# Reggie Miller



## TheWiseInfidel (Aug 20, 2012)

is my favorite basketball player. he's also good for when niggaz is broke. my boy came through with some regular the other day which was SUPPOSEDLY some "cali" regs. and at first site i was like this is some whack piff.....then he was like nah nigga this is regular. i'm like WHOOOH this shit look fire then no seeds? bam it got me twisted since i been on a 3 day tolerance break but i got the ill headache a few hours later.....anyways thats my experience. just thought i'd share


----------



## KushXOJ (Aug 20, 2012)

Haha at least it got you high ...


----------



## chambray7 (Sep 2, 2012)

in az we got bomb reggs out here. they taste good sometimes sticky and most of the time low amount of seeds


----------



## adam soza (Sep 17, 2012)

Gotta stay smokin' that Kiesha, not that Reggie!!!


----------



## whatsaroach?lol??? (Sep 18, 2012)

Our reggie here is like hit and miss but sometime I get some reggie that half purple half green for reg prices.

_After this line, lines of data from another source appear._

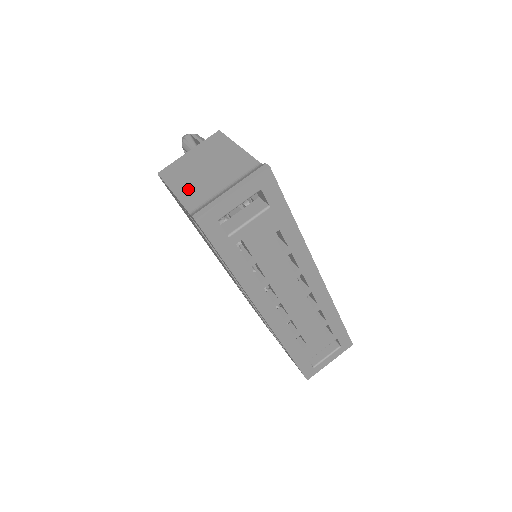
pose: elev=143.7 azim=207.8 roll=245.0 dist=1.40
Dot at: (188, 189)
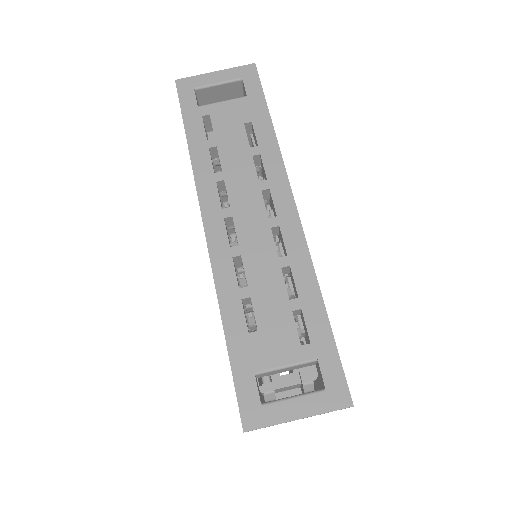
Dot at: occluded
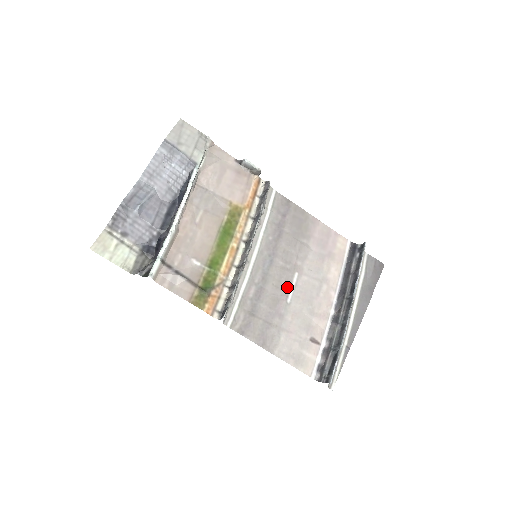
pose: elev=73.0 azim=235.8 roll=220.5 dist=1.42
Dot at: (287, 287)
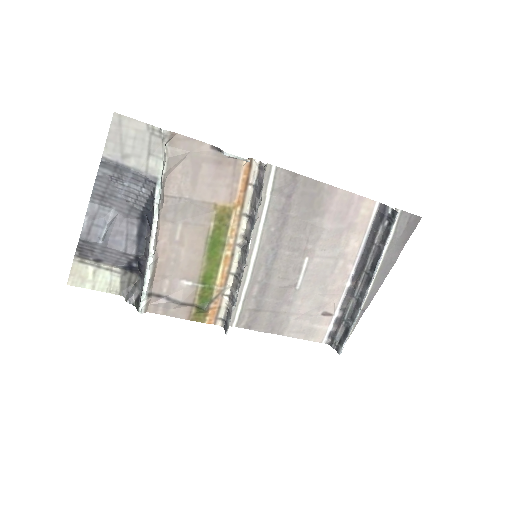
Dot at: (295, 275)
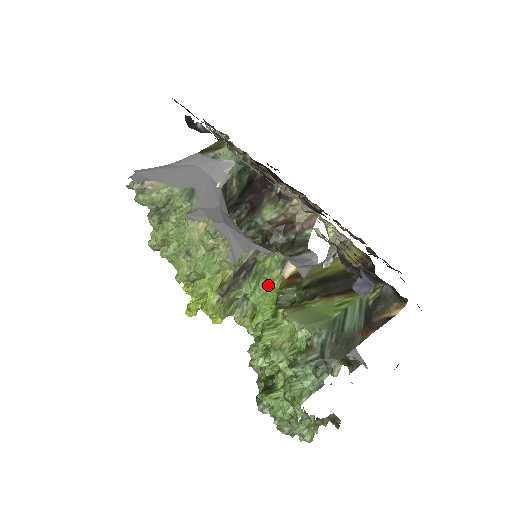
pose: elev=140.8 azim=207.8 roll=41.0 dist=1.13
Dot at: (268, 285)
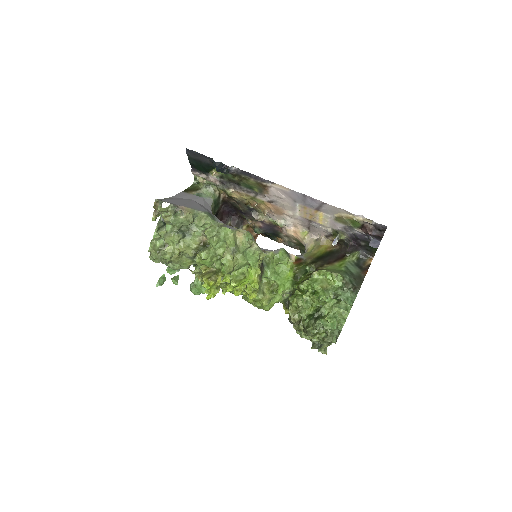
Dot at: (281, 268)
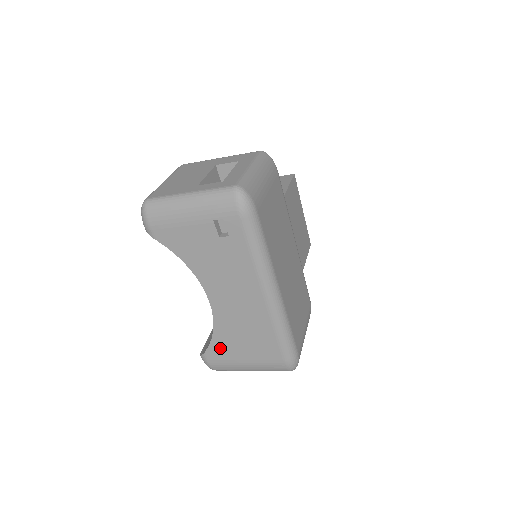
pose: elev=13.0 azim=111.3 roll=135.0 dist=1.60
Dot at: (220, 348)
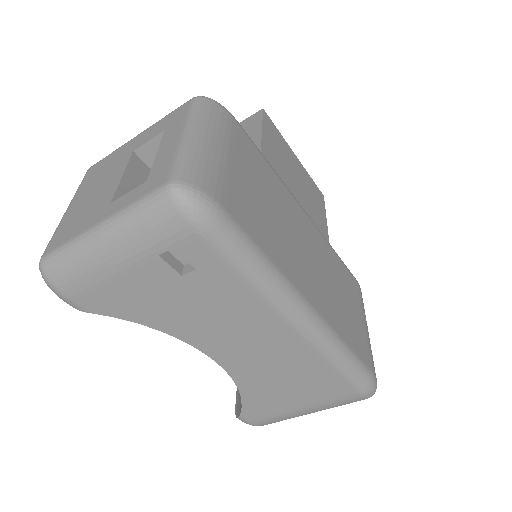
Dot at: (258, 405)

So not always bad


----------



## chambray7 (Sep 18, 2012)

i get reg with purp looks n dnt smell like shit never compreseed


----------



## pplayer104 (Sep 18, 2012)

ew, we call that ari over here in jersey. that shit is wack unless your looking for some free seeds


----------



## chambray7 (Sep 18, 2012)

in az we got it like we got apples its evry where


----------



## OGflorida420 (Sep 20, 2012)

pplayer104 said:


> ew, we call that ari over here in jersey. that shit is wack unless your looking for some free seeds


I was in the bronx last summer for vacation tryna find bud and I got some ari from a fat kid in foams at the bus stop, got a philly from the store and made my way to the hotel, haha.


----------



## jimdandy (Sep 21, 2012)

Regs arent too bad if you arent messing with that mexi brick crap


----------



## FlowerPower! (Oct 1, 2012)

Mexi brick is crap...texas is full of it! I've seen some really nice regs this yr, tho! One had zero seeds, not compressed!


----------



## johnnyseed412 (Dec 17, 2013)

chambray7 said:


> in az we got bomb reggs out here. they taste good sometimes sticky and most of the time low amount of seeds


Crazy thing is, where im from we call good Reggie "Arizona". They may have high grade bud there


----------



## Dat Dank (Dec 19, 2013)

jimdandy said:


> Regs arent too bad if you arent messing with that mexi brick crap


I'm curious as to how mexi brick crap even survives these days in places like California. I really haven't come across stuff that was actually less expensive, just dry ass weed. I guess the poor folks don't have access to the home grown stuff?


----------